Tecnologias estão no rol do Ministério da Saúde. A pasta informou, em nota, que o governo federal destinou cerca de R$ 1,5 bilhão às ações previstas no Plano Nacional de Enfrentamento da Dengue e outras Arboviroses, que inclui o uso de tecnologias inovadoras de controle vetorial em implantação desde 2023. Entre elas, estão as ovitrampas, para monitoramento da presença e densidade do vetor; borrifação residual intradomiciliar, com inseticida de longa duração aplicado em locais de repouso do mosquito; estações disseminadoras de larvicida, que utilizam o próprio mosquito para transportar larvicida aos criadouros; técnica do inseto estéril, com liberação de machos estéreis para reduzir a reprodução do vetor, e o método Wolbachia.

Investir em testes diagnósticos. Os sintomas da dengue são parecidos com os de outras doenças, então identificar corretamente desde o início orienta o tratamento correto. Uma possibilidade é o diagnóstico simultâneo, em que se identifica zika, dengue e chikungunya em um único teste.

A dengue é com certeza a mais prevalente e a mais importante, mas também foi visto um aumento de casos de chikungunya neste ano.

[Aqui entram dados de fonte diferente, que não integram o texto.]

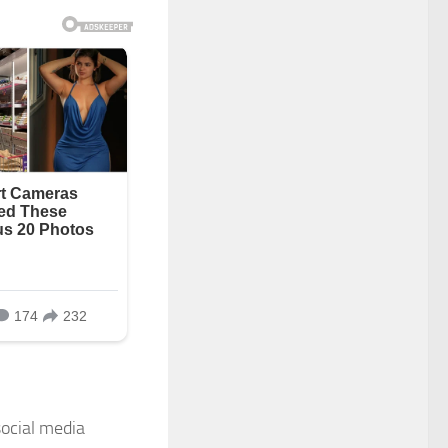
ocial media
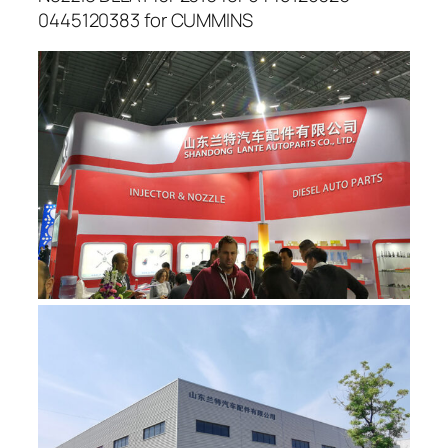
0445120383 for CUMMINS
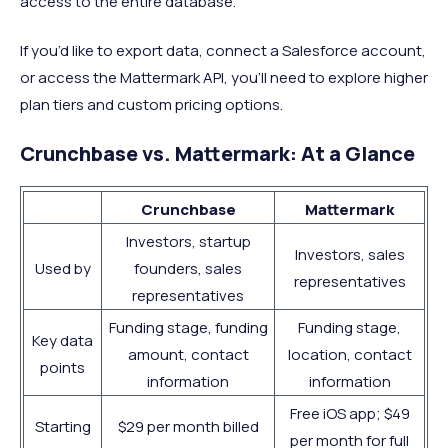
access to the entire database.
If you’d like to export data, connect a Salesforce account,
or access the Mattermark API, you’ll need to explore higher
plan tiers and custom pricing options.
Crunchbase vs. Mattermark: At a Glance
Crunchbase
Mattermark
Investors, startup
Investors, sales
Used by
founders, sales
representatives
representatives
Funding stage, funding
Funding stage,
Key data
amount, contact
location, contact
points
information
information
Free iOS app; $49
Starting
$29 per month billed
per month for full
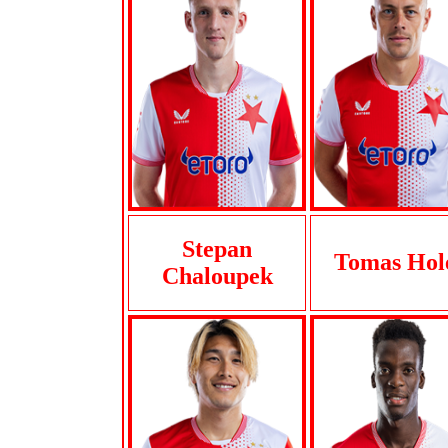
Stepan
Tomas Hol
Chaloupek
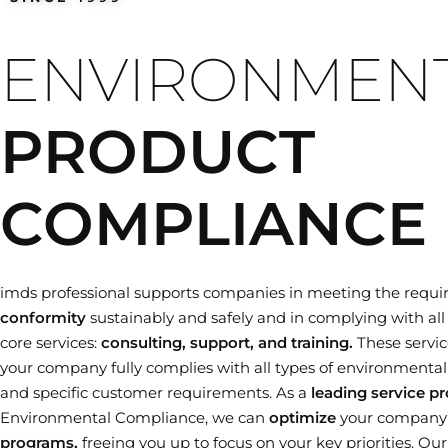
Training dates
ENVIRONMEN
PRODUCT
COMPLIANCE
imds professional supports companies in meeting the requi
conformity
sustainably and safely and in complying with all 
core services:
consulting, support, and training.
These servic
your company fully complies with all types of environmental le
and specific customer requirements. As a
leading service pr
Environmental Compliance, we can
optimize
your company
programs,
freeing you up to focus on your key priorities. Ou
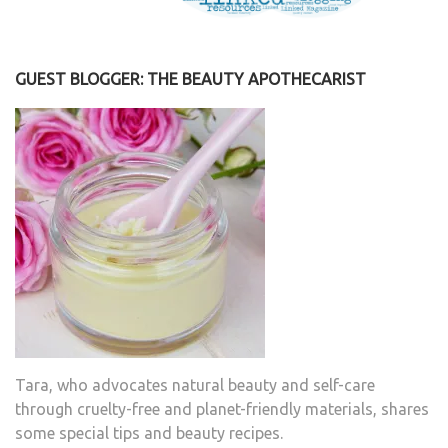
GUEST BLOGGER: THE BEAUTY APOTHECARIST
Tara, who advocates natural beauty and self-care
through cruelty-free and planet-friendly materials, shares
some special tips and beauty recipes.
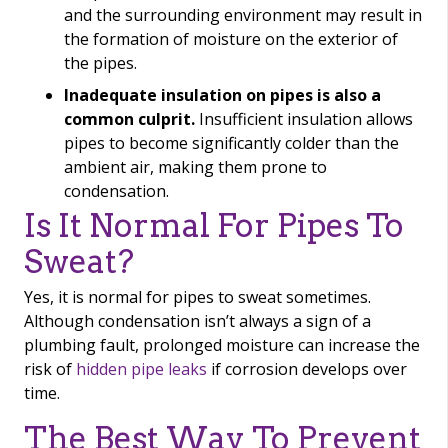
and the surrounding environment may result in
the formation of moisture on the exterior of
the pipes.
Inadequate insulation on pipes is also a
common culprit.
Insufficient insulation allows
pipes to become significantly colder than the
ambient air, making them prone to
condensation.
Is It Normal For Pipes To
Sweat?
Yes, it is normal for pipes to sweat sometimes.
Although condensation isn’t always a sign of a
plumbing fault, prolonged moisture can increase the
risk of
hidden pipe leaks
if corrosion develops over
time.
The Best Way To Prevent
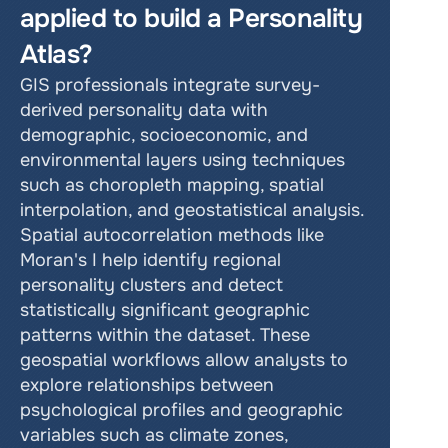
applied to build a Personality 
Atlas?
GIS professionals integrate survey-
derived personality data with 
demographic, socioeconomic, and 
environmental layers using techniques 
such as choropleth mapping, spatial 
interpolation, and geostatistical analysis. 
Spatial autocorrelation methods like 
Moran's I help identify regional 
personality clusters and detect 
statistically significant geographic 
patterns within the dataset. These 
geospatial workflows allow analysts to 
explore relationships between 
psychological profiles and geographic 
variables such as climate zones, 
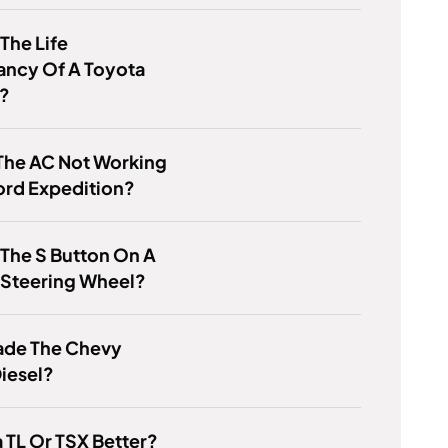
 The Life
ancy Of A Toyota
y?
The AC Not Working
ord Expedition?
 The S Button On A
 Steering Wheel?
de The Chevy
iesel?
a TL Or TSX Better?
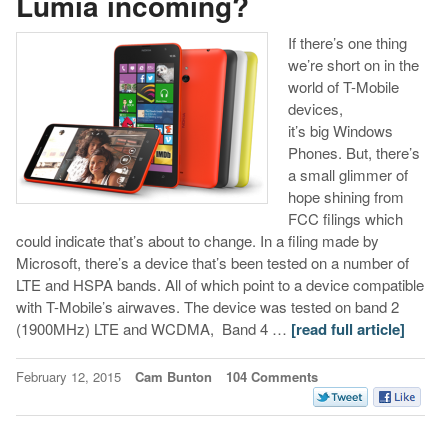
Lumia incoming?
If there’s one thing
we’re short on in the
world of T-Mobile
devices,
it’s big Windows
Phones. But, there’s
a small glimmer of
hope shining from
FCC filings which
could indicate that’s about to change. In a filing made by
Microsoft, there’s a device that’s been tested on a number of
LTE and HSPA bands. All of which point to a device compatible
with T-Mobile’s airwaves. The device was tested on band 2
(1900MHz) LTE and WCDMA, Band 4 …
[read full article]
February 12, 2015
Cam Bunton
104 Comments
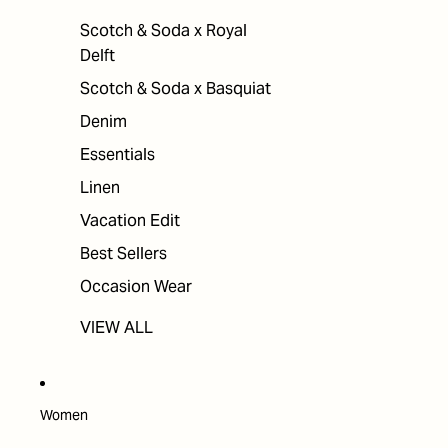
Scotch & Soda x Royal
Delft
Scotch & Soda x Basquiat
Denim
Essentials
Linen
Vacation Edit
Best Sellers
Occasion Wear
VIEW ALL
Women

Alex Galoro, patologista clínico e líder do Comitê Técnico de Análises Clínicas da Abramed

Capacitar e treinar equipes para melhorar o manejo clínico. Não só profissionais da saúde, mas da limpeza e segurança que atuam em unidades de saúde devem ser instruídos para conduzir o paciente. Reduzir número de óbitos também passa por acompanhar de perto os casos graves e os grupos de risco. Segundo o governo, a Força Nacional do SUS conta com 211 profissionais atuando em missões de orientação e capacitação nas cinco regiões do país.